Più vecchi di così si muore: frena l’aumento dell’aspettativa di vita

Uno studio ha osservato una diminuzione nel decennio 2010-2019: esistono limiti evidenti oltre i quali non si può sopravvivere.

Roma – Da molti decenni le società opulente dell’Occidente industrializzato si sono caratterizzate per l’allungamento dell’aspettativa di vita. La popolazione, infatti, è invecchiata a dismisura, tanto che i più ottimisti ipotizzavano che arrivare a cento anni sarebbe diventato consueto, soprattutto tra i nati alla fine del ‘900 e nei primi vent’anni del nuovo millennio. Una recente ricerca, tuttavia, ha smentito le previsioni più ottimistiche: la crescita dell’aspettativa di vita sta rallentando proprio nei Paesi ricchi, a conferma che oltre un certo limite non si può andare, per ovvie ragioni naturali.

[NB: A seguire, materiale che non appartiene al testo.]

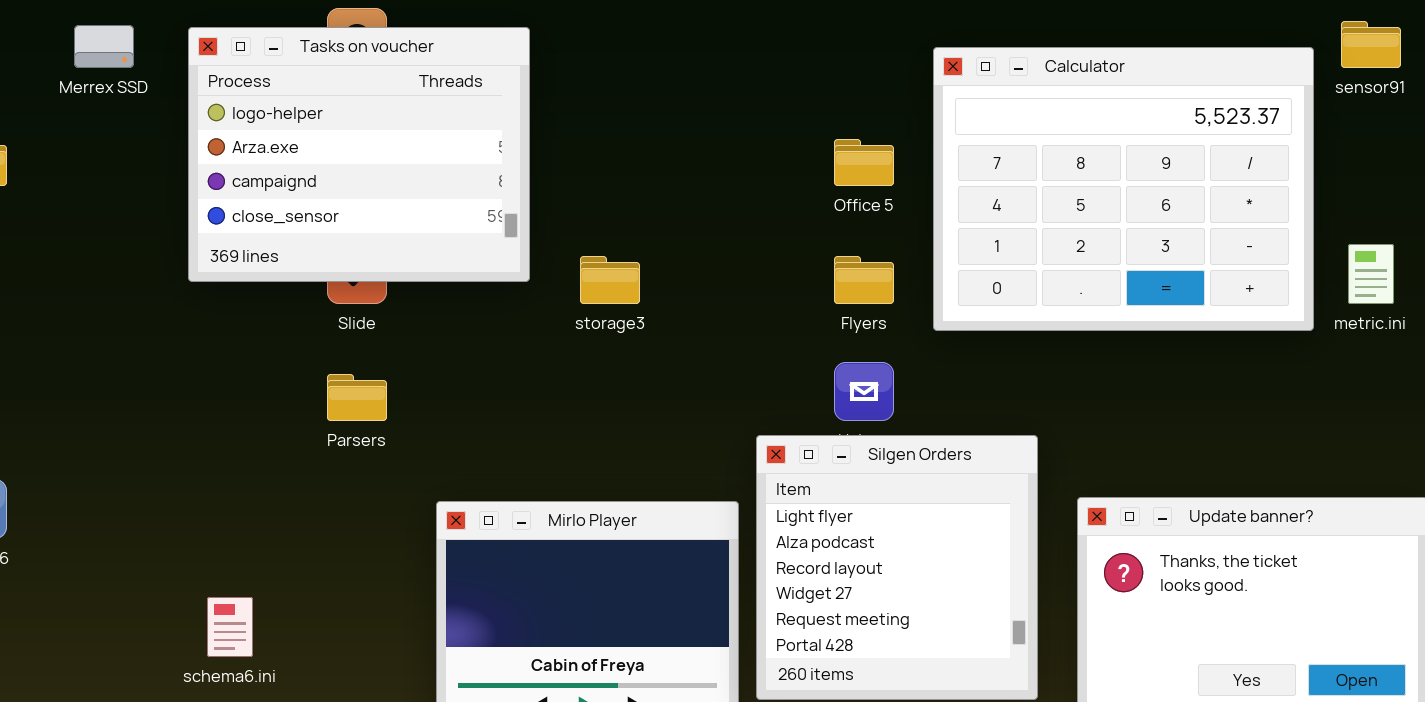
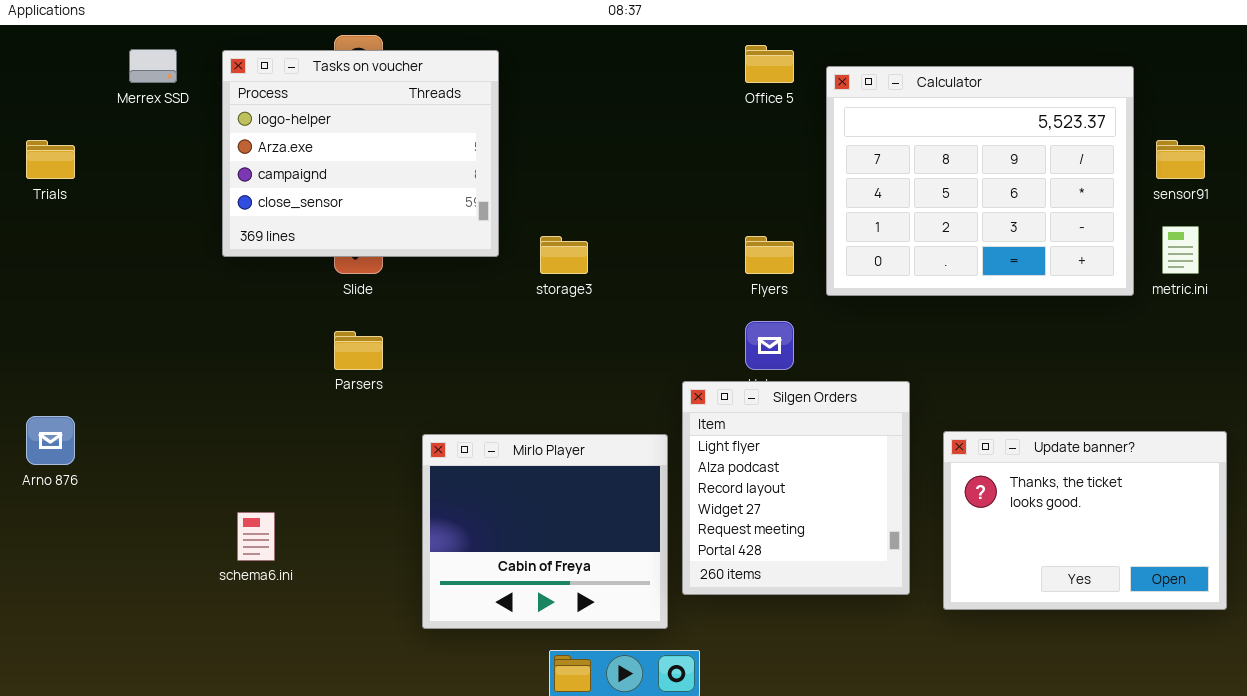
sensor91: [1341,21,1401,68] -> [1156,140,1205,179], moved
Office 5: [834,139,894,186] -> [745,45,794,83], moved

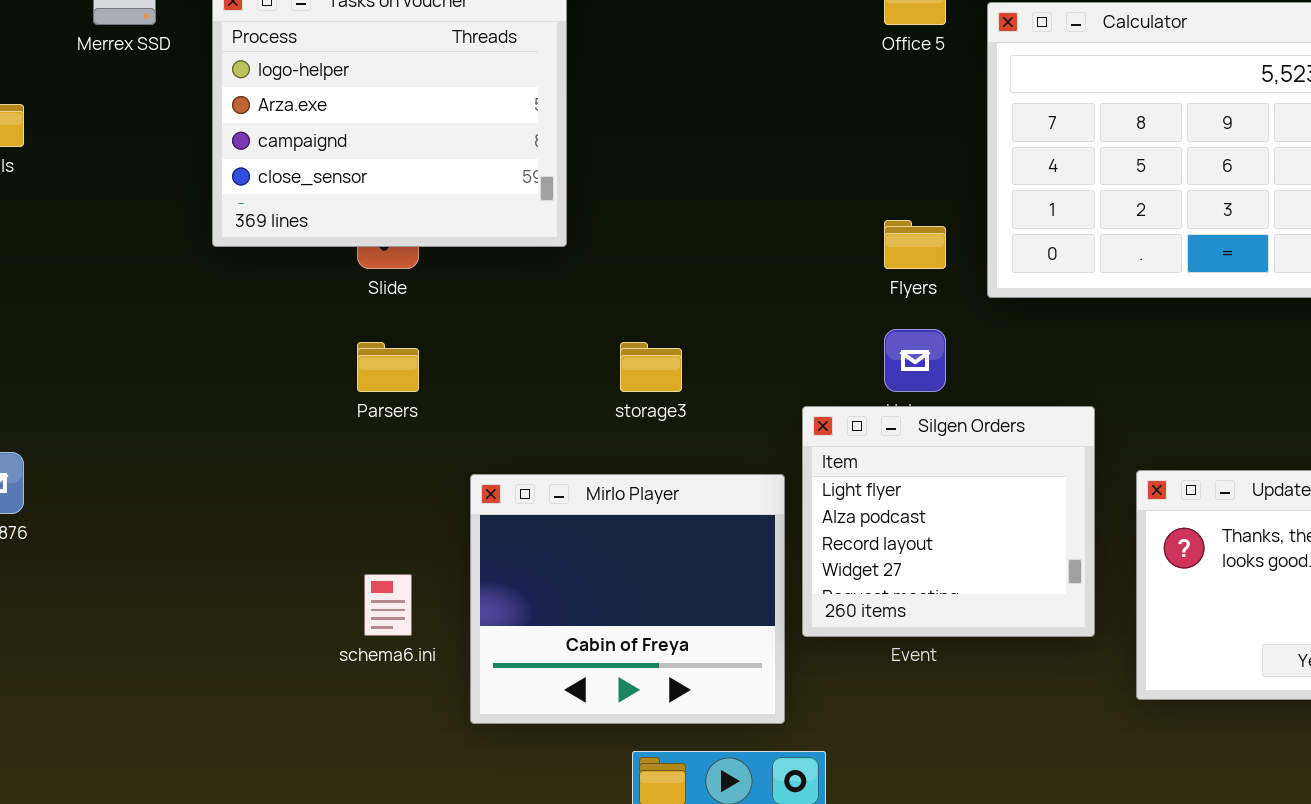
storage3: [540,236,588,274] -> [620,342,682,392], moved
Silgen Orders: [682,381,910,595] -> [802,406,1095,637], resized
schema6.ini: [237,512,275,561] -> [364,574,412,636], moved

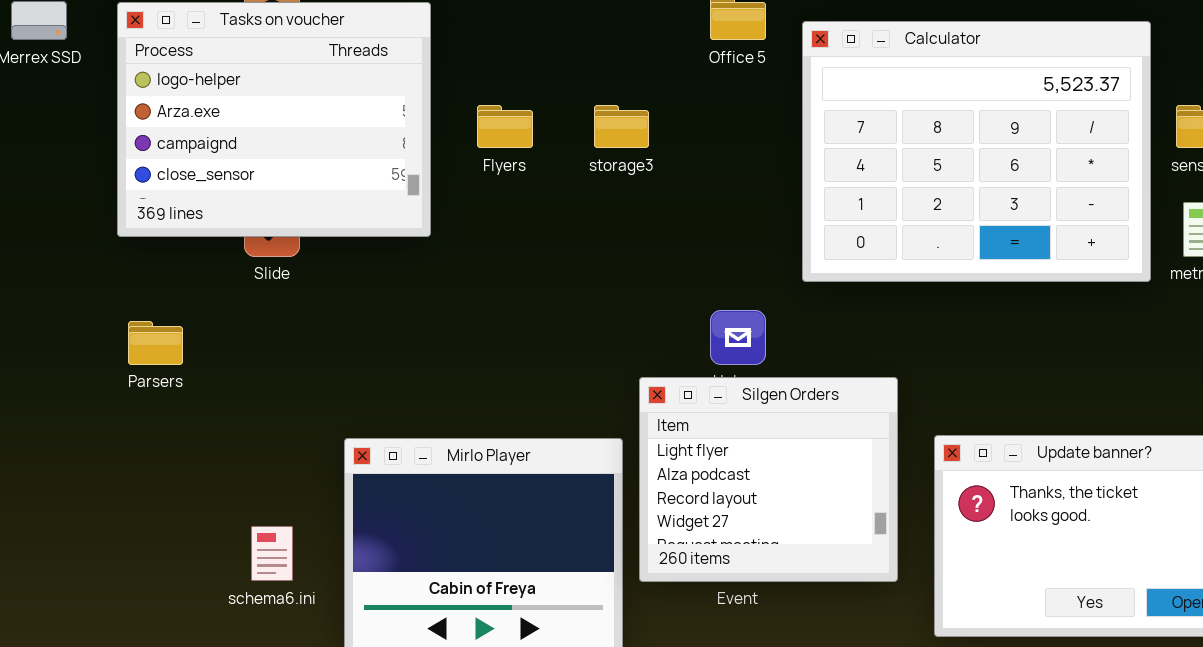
Flyers: [884,220,946,269] -> [477,105,533,148], moved
Parsers: [357,342,419,392] -> [128,321,183,365], moved
storage3: [620,342,682,392] -> [594,105,649,148], moved

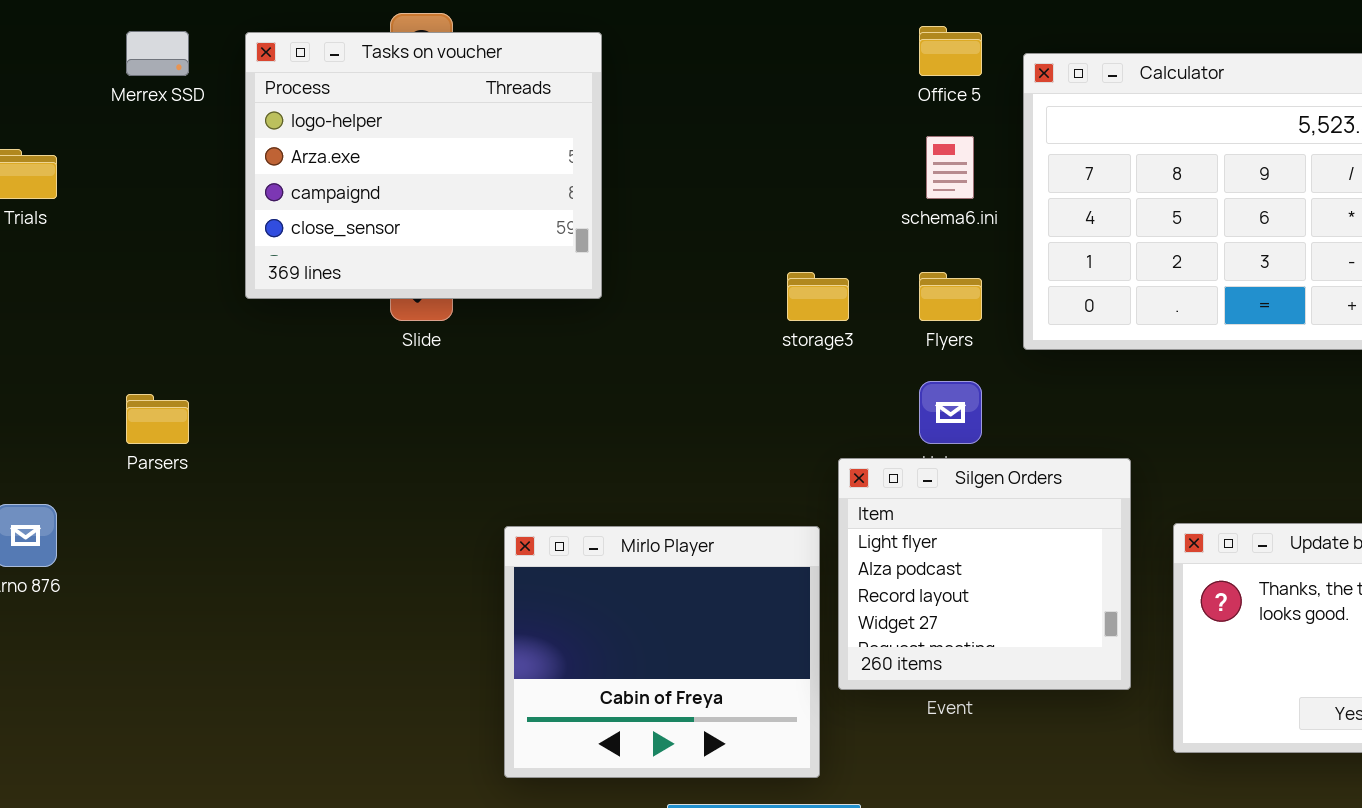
Flyers: [477,105,533,148] -> [919,272,982,321], moved
storage3: [594,105,649,148] -> [787,272,849,321], moved
Parsers: [128,321,183,365] -> [126,394,189,444], moved
schema6.ini: [251,526,293,581] -> [926,136,974,199], moved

Lo studio, pubblicato sulla rivista scientifica “Nature Aging”, ha adottato un approccio multidisciplinare per esaminare il tema dell’invecchiamento. Ha analizzato le morti in Paesi notoriamente longevi come Giappone, Italia, Svezia, Corea del Sud e Spagna, nel periodo compreso tra il 1990 e il 2019. Gli anni successivi sono stati esclusi per evitare distorsioni causate dalla pandemia. Lo studio ha evidenziato che l’aspettativa di vita è diminuita nel decennio 2010-2019 rispetto a quello del 1990-2000, dimostrando che esistono limiti evidenti oltre i quali non si può sopravvivere. Nel secolo scorso, i progressi della salute pubblica e della medicina hanno migliorato la qualità della vita, contribuendo all’aumento dell’aspettativa di vita, soprattutto nei Paesi sviluppati. Le stime avevano indicato una crescita di tre anni ogni decennio, portando a immaginare una società di centenari tra i nati dopo il 2000. Questa ipotesi ha suscitato l’interesse di geriatri e case farmaceutiche, che spesso si concentrano prima sul profitto e poi sul benessere.

Secondo gli autori dello studio, il rallentamento dell’aspettativa di vita conferma i limiti biologici dell’essere umano, per cui oltre una certa soglia è impossibile progredire. Studi recenti si stanno concentrando sulla possibilità di incidere sui processi di morte cellulare. In alcuni Paesi, come gli USA, si è registrato un calo significativo dell’aspettativa di vita dal 2010 in poi, paragonabile a periodi storici caratterizzati da guerre. Questo fenomeno è attribuibile a decessi precoci legati a problemi di diabete e malattie cardio-vascolari tra le persone di 40-60 anni. Gli Stati Uniti, infatti, detengono il primato mondiale per numero di obesi e diabetici. Sull’argomento si è acceso un forte dibattito. Nella stessa rivista, è stato pubblicato un articolo che critica le conclusioni pessimistiche dello studio, sostenendo che i futuri sviluppi della medicina potrebbero essere molto innovativi. Solo un secolo fa, pochi avrebbero creduto possibile ridurre la mortalità infantile, ma le politiche di salute pubblica e la scoperta dei vaccini hanno permesso di abbassare il tasso di mortalità infantile dal 20% degli anni ’50 del secolo scorso al 4% odierno.

È chiaro che prevenzione, nuove cure e terapie potrebbero apportare benefici in tema di invecchiamento. Tuttavia, questa corsa ossessiva verso il raggiungimento della longevità si scontra con la realtà della vita quotidiana, e i miglioramenti futuri probabilmente avvantaggeranno solo una piccola élite. L’età media è cresciuta notevolmente negli ultimi decenni e la popolazione è sempre più anziana. Si tratta di dati tangibili e inconfutabili, ma è anche vero che gran parte delle persone anziane trascorrono gli ultimi anni in condizioni di affanno e difficoltà, quasi come in una lunga agonia. A che serve l’allungamento della vita in queste condizioni? Alle case farmaceutiche, che beneficiano degli enormi profitti!